Supplied passage:
Sébastien René Lenormand (2 April 1796, in Condé-sur-Noireau – 10 December 1871) was a French lawyer and botanist who specialized in the field of phycology.

From 1817 he studied law in Paris, and following graduation (1820), practiced law in the town of Vire. In 1835 he quit the legal profession, moved to an estate called "Lénaudières", from where he focused his energies towards botany. As a botanist, he created an impressive herbarium, consisting mainly of algae species. Although he never left France, he collected a large number of botanical specimens from naturalists who travelled to all parts of the globe. He edited two exsiccatae, Thalissophytes de France. Series I and Thalissophytes de France. Series II.

The algae genus Lenormandia (family Rhodomelaceae) was named in his honor by Otto Wilhelm Sonder in 1845.

Object displacement listings:
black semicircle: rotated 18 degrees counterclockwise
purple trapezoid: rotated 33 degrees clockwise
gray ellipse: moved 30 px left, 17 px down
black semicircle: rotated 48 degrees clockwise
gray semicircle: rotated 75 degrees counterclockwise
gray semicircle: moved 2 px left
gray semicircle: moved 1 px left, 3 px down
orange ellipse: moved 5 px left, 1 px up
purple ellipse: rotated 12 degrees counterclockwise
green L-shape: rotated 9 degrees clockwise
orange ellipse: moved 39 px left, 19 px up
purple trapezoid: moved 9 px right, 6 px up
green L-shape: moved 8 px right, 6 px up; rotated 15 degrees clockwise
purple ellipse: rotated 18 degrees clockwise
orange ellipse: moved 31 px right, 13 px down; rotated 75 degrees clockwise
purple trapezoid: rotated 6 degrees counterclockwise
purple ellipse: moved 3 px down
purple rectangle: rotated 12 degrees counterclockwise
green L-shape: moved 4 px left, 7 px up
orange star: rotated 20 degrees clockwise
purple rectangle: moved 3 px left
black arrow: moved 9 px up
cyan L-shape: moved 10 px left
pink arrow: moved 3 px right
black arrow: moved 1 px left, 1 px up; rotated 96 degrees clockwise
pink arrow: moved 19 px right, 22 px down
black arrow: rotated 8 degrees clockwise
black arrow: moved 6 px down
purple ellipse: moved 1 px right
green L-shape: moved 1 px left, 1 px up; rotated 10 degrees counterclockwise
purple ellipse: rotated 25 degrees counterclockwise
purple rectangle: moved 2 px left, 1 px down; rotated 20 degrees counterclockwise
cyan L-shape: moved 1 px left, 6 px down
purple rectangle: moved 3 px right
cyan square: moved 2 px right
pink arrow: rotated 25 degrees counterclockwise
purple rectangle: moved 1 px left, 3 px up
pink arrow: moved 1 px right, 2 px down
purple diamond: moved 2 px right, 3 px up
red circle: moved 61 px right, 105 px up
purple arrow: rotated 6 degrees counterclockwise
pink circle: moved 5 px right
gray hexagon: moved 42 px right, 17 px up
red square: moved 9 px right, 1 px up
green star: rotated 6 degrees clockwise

Work item:
Pick up the passage on Sébastien René Lenormand above and continue it from its last sentence.

Result of the task:
Specimens collected by Lenormand are cared for in herbaria worldwide, including the National Museum of Brazil herbarium (MN), the National Museum of Natural History, France (MNHN), the Harvard University herbarium, and the National Herbarium of Victoria (MEL), Royal Botanic Gardens Victoria.

== Written works ==
- Note sur l'emploi du sulfure de carbone pour la conservation des herbiers (1858) – On the usage of sulfur and carbon for preservation of herbaria.
- Catalogue des plantes recueillies a Cayenne (1859, with Émile Deplanche) – Catalog of plants collected in Cayenne.